What are the themes and subjects you tend to revisit in your work?

Perseverence and standing up for what you believe in are most prominent. The title of the first book, Eight Against The Darkness fairly well sums up what it’s all about. There are other themes in the mix, such as overcoming inner demons and past mistakes and the like as well.

What would be your dream project?

Now that is a tough one. I would love to have free range for a classic Pulp team-up with carte blanche on characters I could use. Obviously with copyright laws that is impossible to do, but you did say dream project. In the more realistic avenue, doing a collaborative shared universe with some of my writing peers would be a fun project as well.

What writers have influenced your style and technique?

I guess I always refer to my Mount Rushmore of authors. HP Lovecraft, Edgar Rice Burroughs, Robert E Howard, Michael Moorcock and Jules Verne. More recently I would throw Agatha Christie in the mix as well. Of course, most of them come from a different era of writing and my style is really a bit more straight forward and while they are an inspiration to what I write, I don’t copy some of their dated philosophical way of thinking.

If you have any former project to do over to make it better, which one would it be, and what would you do?

Well, I do not have a lot of work out yet, so I guess I would say that I would clean up a bit of the editing in Eight Against The Darkness. There are a few edits that I missed the first time around. I have tweaked my editing process a bit so hopefully there won’t be as many going forward. It’s a learning process.

Where would you rank writing on the "Is it an art or it is a science continuum?" Why?

While there is definitely a bit of science to writing, the stuff that was always drilled into you in writing classes, proper grammar and all that, I write fiction and therefore, feel that the story is the crucial part. I feel that what you have to say is more important than how you say it, so art is definitely king here. If you tell an enthralling story, people won’t care as much that you missed a comma here or there. Science makes me think of formulas and if your story is to formulaic, then you may as well read a textbook.

What is the most difficult part of your artistic process?

I have spent the last couple of months working on the editing of this book. It is a bit of a grind. Next book I will edit the stories as I go. I give editing zero stars. Not a fan.

How do your writer friends help you become a better writer? Or do they not?

They do help inspire me greatly. Seeing the progress some of my writer friends are doing helps me try to do better. Seeing their Facebook posts makes me want to write. They keep me on the path.

What does literary success look like to you?

If you would have asked me that a year ago, I would say that getting that first book out would be literary success. Now a year later, I would say getting that second book out would be success. I am not in this for the fame and riches, heck I am pretty realistic. I think if I never have a book in Barnes & Noble for example, I would be okay with that. That said, I would love to make enough money to quit my day job, but that would be the icing on the cake.

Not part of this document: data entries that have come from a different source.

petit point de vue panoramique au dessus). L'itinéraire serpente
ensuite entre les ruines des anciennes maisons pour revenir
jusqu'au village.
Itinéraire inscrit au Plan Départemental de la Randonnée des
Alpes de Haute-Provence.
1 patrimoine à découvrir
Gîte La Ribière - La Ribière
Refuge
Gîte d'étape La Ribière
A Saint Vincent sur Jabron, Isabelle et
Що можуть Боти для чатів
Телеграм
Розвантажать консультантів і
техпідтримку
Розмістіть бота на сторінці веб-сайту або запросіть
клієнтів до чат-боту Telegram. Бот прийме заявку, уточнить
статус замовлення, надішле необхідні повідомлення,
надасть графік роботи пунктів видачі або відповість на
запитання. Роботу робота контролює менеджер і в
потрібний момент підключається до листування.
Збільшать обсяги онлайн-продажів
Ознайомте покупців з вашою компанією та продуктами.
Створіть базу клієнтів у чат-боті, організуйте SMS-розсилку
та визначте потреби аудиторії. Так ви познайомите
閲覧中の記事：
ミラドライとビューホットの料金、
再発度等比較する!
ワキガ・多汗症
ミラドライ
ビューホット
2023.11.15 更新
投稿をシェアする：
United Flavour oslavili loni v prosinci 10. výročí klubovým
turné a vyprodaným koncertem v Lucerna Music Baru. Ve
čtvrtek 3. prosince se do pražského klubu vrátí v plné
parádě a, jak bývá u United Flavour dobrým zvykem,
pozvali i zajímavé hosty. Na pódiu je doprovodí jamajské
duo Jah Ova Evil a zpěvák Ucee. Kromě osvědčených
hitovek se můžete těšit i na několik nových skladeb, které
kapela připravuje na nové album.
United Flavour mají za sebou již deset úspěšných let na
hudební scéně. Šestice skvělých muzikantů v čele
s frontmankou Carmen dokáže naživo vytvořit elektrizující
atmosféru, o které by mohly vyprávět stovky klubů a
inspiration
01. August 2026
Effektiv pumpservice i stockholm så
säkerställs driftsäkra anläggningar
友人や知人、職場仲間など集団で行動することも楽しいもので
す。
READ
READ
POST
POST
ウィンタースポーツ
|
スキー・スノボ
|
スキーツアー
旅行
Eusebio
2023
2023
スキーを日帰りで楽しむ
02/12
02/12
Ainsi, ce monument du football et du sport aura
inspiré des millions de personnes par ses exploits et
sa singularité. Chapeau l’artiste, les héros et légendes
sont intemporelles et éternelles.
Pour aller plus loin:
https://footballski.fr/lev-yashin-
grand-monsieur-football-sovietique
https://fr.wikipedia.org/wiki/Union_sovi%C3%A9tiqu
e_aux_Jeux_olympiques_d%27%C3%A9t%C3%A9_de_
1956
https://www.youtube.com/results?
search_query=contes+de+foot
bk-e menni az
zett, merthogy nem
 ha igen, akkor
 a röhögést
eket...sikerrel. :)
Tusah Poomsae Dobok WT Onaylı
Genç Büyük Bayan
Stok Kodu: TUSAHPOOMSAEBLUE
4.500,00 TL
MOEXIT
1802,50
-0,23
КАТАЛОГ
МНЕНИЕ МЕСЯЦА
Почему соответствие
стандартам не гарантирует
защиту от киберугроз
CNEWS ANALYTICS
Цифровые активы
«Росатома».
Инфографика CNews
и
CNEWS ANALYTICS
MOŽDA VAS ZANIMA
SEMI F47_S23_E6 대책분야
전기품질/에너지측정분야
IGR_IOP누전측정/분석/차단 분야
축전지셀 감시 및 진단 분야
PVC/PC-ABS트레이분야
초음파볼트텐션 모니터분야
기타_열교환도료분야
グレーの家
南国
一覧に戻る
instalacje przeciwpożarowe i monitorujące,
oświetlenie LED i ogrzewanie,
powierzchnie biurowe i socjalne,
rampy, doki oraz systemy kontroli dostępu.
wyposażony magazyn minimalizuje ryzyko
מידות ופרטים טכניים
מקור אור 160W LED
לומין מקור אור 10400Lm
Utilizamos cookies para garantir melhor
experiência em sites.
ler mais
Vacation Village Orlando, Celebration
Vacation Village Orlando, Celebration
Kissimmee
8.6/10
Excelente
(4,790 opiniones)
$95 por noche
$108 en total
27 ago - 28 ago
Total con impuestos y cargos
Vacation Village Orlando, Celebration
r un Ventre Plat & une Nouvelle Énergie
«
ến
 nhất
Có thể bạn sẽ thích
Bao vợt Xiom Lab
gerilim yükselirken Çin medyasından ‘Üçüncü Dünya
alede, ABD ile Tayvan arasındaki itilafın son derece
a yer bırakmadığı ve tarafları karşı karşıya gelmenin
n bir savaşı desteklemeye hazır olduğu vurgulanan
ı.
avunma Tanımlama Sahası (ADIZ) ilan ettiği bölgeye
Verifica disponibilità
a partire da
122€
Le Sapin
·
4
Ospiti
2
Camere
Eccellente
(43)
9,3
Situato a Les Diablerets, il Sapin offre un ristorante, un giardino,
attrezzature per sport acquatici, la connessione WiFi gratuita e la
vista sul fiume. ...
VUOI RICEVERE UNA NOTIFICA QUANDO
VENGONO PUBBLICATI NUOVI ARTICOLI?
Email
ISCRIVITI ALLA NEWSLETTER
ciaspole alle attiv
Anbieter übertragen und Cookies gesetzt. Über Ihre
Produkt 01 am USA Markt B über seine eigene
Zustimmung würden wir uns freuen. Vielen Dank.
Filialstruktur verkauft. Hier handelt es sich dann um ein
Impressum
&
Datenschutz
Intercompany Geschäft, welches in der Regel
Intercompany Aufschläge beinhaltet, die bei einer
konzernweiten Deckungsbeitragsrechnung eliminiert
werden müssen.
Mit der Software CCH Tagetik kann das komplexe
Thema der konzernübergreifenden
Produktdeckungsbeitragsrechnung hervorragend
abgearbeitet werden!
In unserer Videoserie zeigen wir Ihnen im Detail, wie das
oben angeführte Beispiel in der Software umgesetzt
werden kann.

Now for future literary goals, it would be pretty cool to see a few of my characters in a graphic novel someday.

Any other upcoming projects you would like to plug?

I am also working on a book entitled Saturn’s Child And Other Tales which I am hoping will be out by year end. Though it features different characters than the first two, it is tied into the same universe as my other stories. I am also working on writing stories for a couple of other publishers including Stormgate Press and Airship 27, so hopefully you will be seeing my name around a bit more often.